Monday, 15 June 2015

Law for the Layman, part 1, Interpreting the Law – by Jason Kay, Melaka

These are a series of short articles introducing basic legal concepts to the inquisitive lay person. Law is both an art (at the higher levels) and a science (at its core). There is no mystery to it. If you are curious about how lawyers think, do read on.

Part 1: Interpreting the Law

The classic lesson on how to interpret laws is the hypothetical “No Vehicle in the Park” law.

Assume that there is a law stating that no VEHICLE is allowed in the park.

It naturally follows that if a vehicle goes into the park, then there would be a breach of this law attracting sanctions (usually this would mean a fine, but it could also include a term of imprisonment).

Simple enough so far?

Now, this is where the lesson begins: How would you argue for/against (a) person(s) charged with “using a vehicle in the park” in contravention of the clear law stating that there can be “no vehicle in the park” for these 7 separate scenarios.

1. Adam drives his car through the park to save on commute time.

2. Garbage trucks coming into the park daily to empty the trash cans placed in the park.

3. An ambulance with an emergency case cutting across the park because it is the shortest way to the hospital.

4. Policemen on motorcycles riding through the park in hot pursuit of robbers who ran into the park.

5. Children riding their bicycles in the park.

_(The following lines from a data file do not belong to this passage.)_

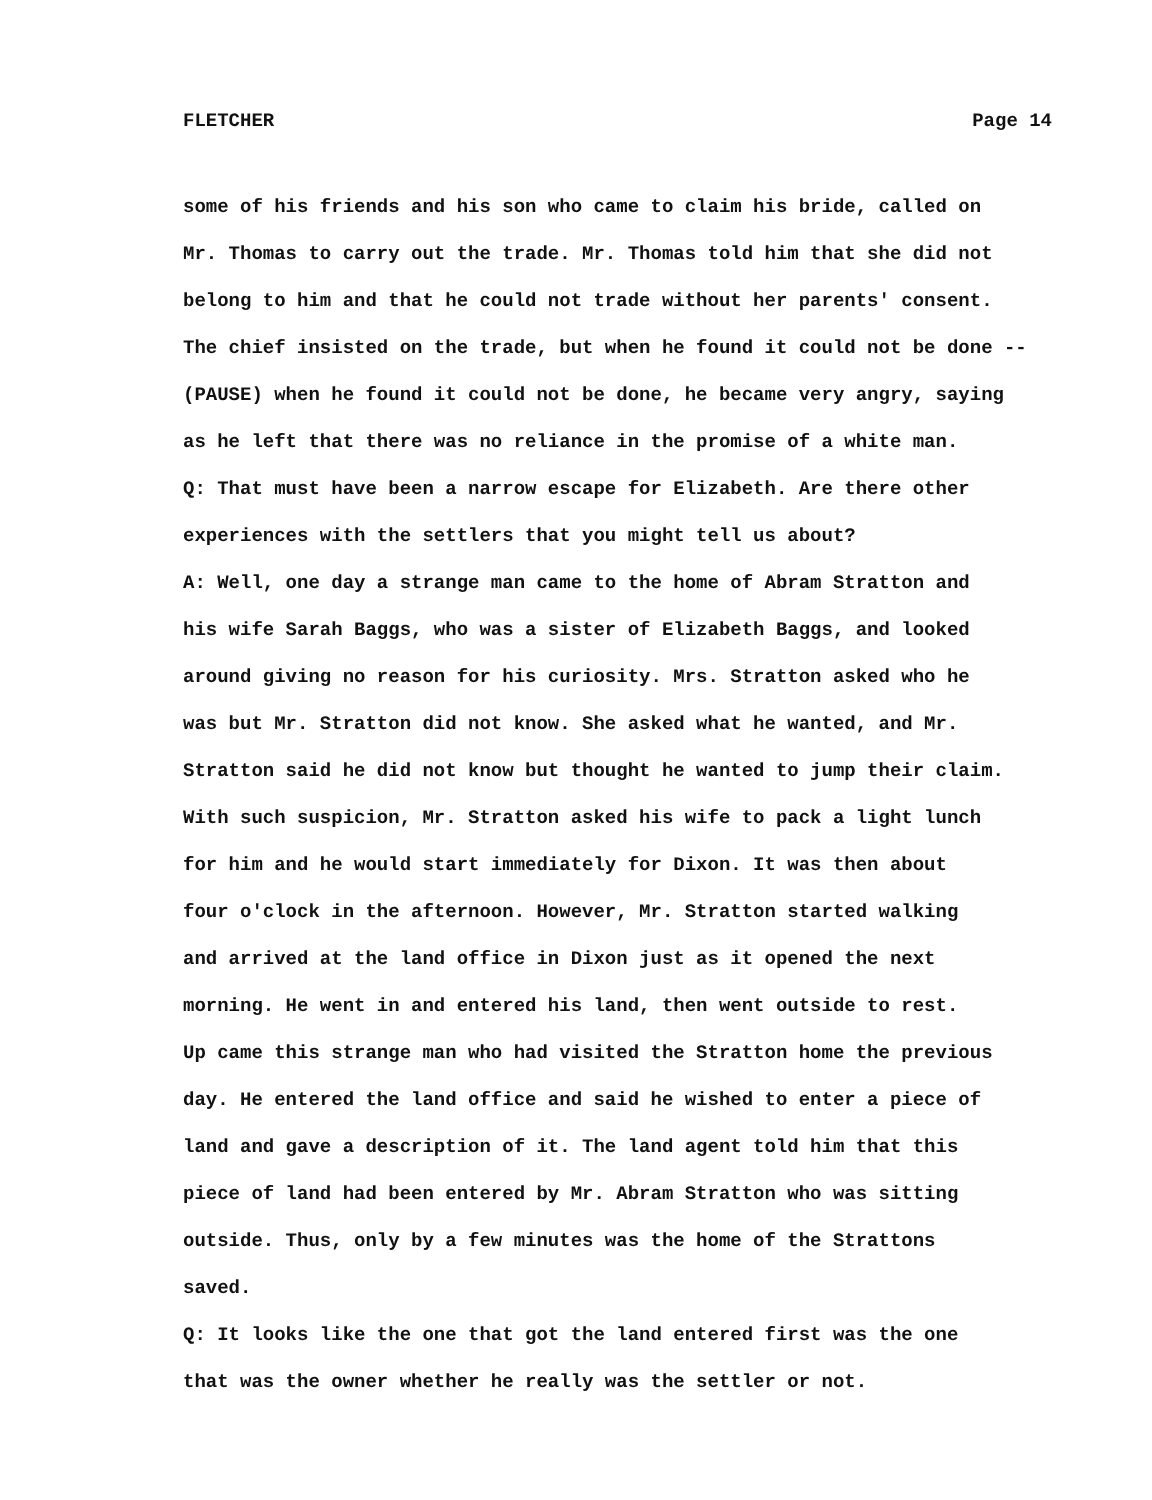FLETCHER Page 14
some of his friends and his son who came to claim his bride, called on
Mr. Thomas to carry out the trade. Mr. Thomas told him that she did not
belong to him and that he could not trade without her parents' consent.
The chief insisted on the trade, but when he found it could not be done --
(PAUSE) when he found it could not be done, he became very angry, saying
as he left that there was no reliance in the promise of a white man.
Q: That must have been a narrow escape for Elizabeth. Are there other
experiences with the settlers that you might tell us about?
A: Well, one day a strange man came to the home of Abram Stratton and
his wife Sarah Baggs, who was a sister of Elizabeth Baggs, and looked
around giving no reason for his curiosity. Mrs. Stratton asked who he
was but Mr. Stratton did not know. She asked what he wanted, and Mr.
Stratton said he did not know but thought he wanted to jump their claim.
With such suspicion, Mr. Stratton asked his wife to pack a light lunch
for him and he would start immediately for Dixon. It was then about
four o'clock in the afternoon. However, Mr. Stratton started walking
and arrived at the land office in Dixon just as it opened the next
morning. He went in and entered his land, then went outside to rest.
Up came this strange man who had visited the Stratton home the previous
day. He entered the land office and said he wished to enter a piece of
land and gave a description of it. The land agent told him that this
piece of land had been entered by Mr. Abram Stratton who was sitting
outside. Thus, only by a few minutes was the home of the Strattons
saved.
Q: It looks like the one that got the land entered first was the one
that was the owner whether he really was the settler or not.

6. A mother pushing her baby in a pram in the park.

7. Trishaws ferrying tourists on a scenic tour of the park.

A lawyer would ask 2 questions.

First question: Is it a vehicle? (i.e. the car, garbage truck, ambulance, motorcycle, bicycle, pram, and trishaw). If it is, go to the next question. If it is not, stop here because there is no contravention of the law.

Second question: Is there a valid reason for allowing the “vehicle” into the park even though there is a clear law against having vehicles in the park? Putting it in a different way: Should there be exceptions? If yes, why, and when?

If you can see the differences in the 7 scenarios and present a coherent argument that would justify your conclusion consistently, you are one step closer to thinking like a lawyer.